患者図鑑100 病院の中心で、愛をさけぶ2
前回からの続き。ゆうじさんと横内さんは幾度となくメッセージをやり取りし、
親密になっていった。
何となくいい感じのやり取りも出て来て、ゆうじさんとの関係を壊したくなくて
横内さんは自分の病名を言えなかった。
「何の病気なの?心配だな」「うん…ちょっと言えない」「難しい病気?」「うん…」
と言った会話を経て、いつの間にかゆうじさんの中では、横内さんーやり取りの中では『みゆきちゃん』(ちなみに横内さんの本名は違う)は、命に関わる難病で余命僅か。

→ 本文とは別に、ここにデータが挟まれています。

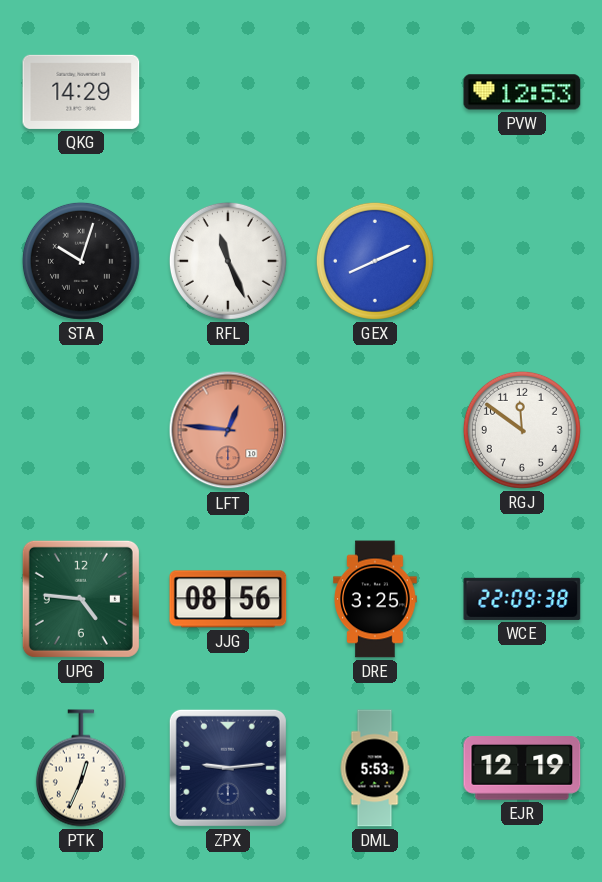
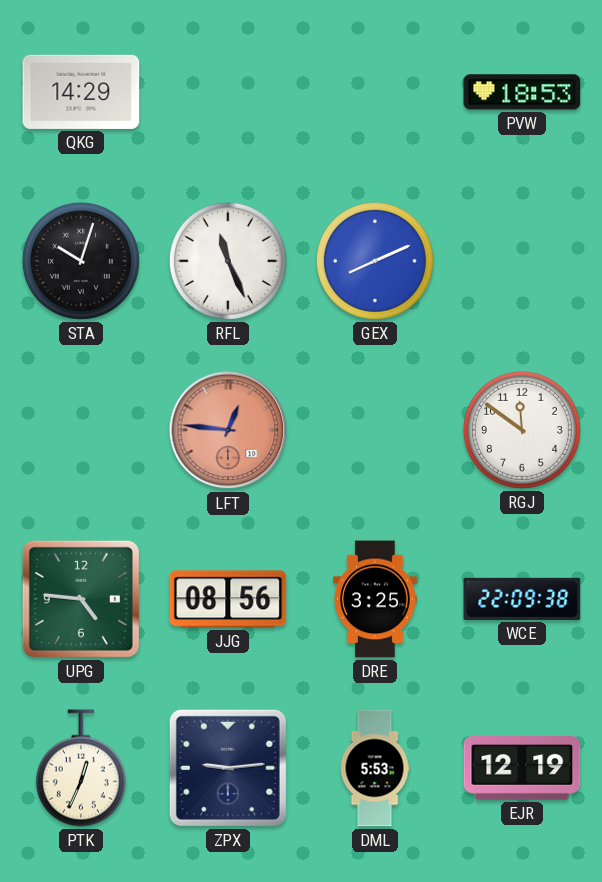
PVW: 12:53 -> 18:53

自分に心配をかけまいと病名を教えてくれないし、お見舞いにも行かせてくれない
という事になったらしいのだ。
死を目前にした病気の彼女、それを支える彼氏。会うことはかなわないけれど、僕は最後までみゆきちゃんと励まし続ける… 横内さんも初めからそうしようと思っていた訳ではないのだが、結果的にそんな構図が図らずも出来てしまった。
「みゆきちゃん、諦めちゃだめだよ。僕がついてるから」「僕の命を君に分けてあげたい」「神様に祈るよ。今後一切お願いをかなえてくれなくてもいいから、君を治すことだけかなえて欲しいと」
などという、悲恋ドラマのようなメッセージの数々がゆうじさんから送られてくるそうだ。
あまりに心配し悲しんでくれるゆうじさんに申し訳なくなり、ある時横内さんは返信を返さなくなった。
ゆうじさんとの甘く悲しいやりとりが日課となっていた横内さんはちょっとした虚脱感に襲われたようで、それからしばらく元気がなかった。
前回書いたゆうじさんのスペックも真実かどうか確かめようもないし、ちょっと芝居がかった(失礼)セリフも本心から出ていたのかも分からない、と思っていたが、
ゆうじさんのツイッターアカウントを教えられていた横内さんが連絡を絶ってからアカウントを除くと「病気の彼女と連絡が取れなくなった… もしかして」と嘆き悲しむツイートがあったそうだ。
ゆうじさん、本当はどんな人だったのだろう。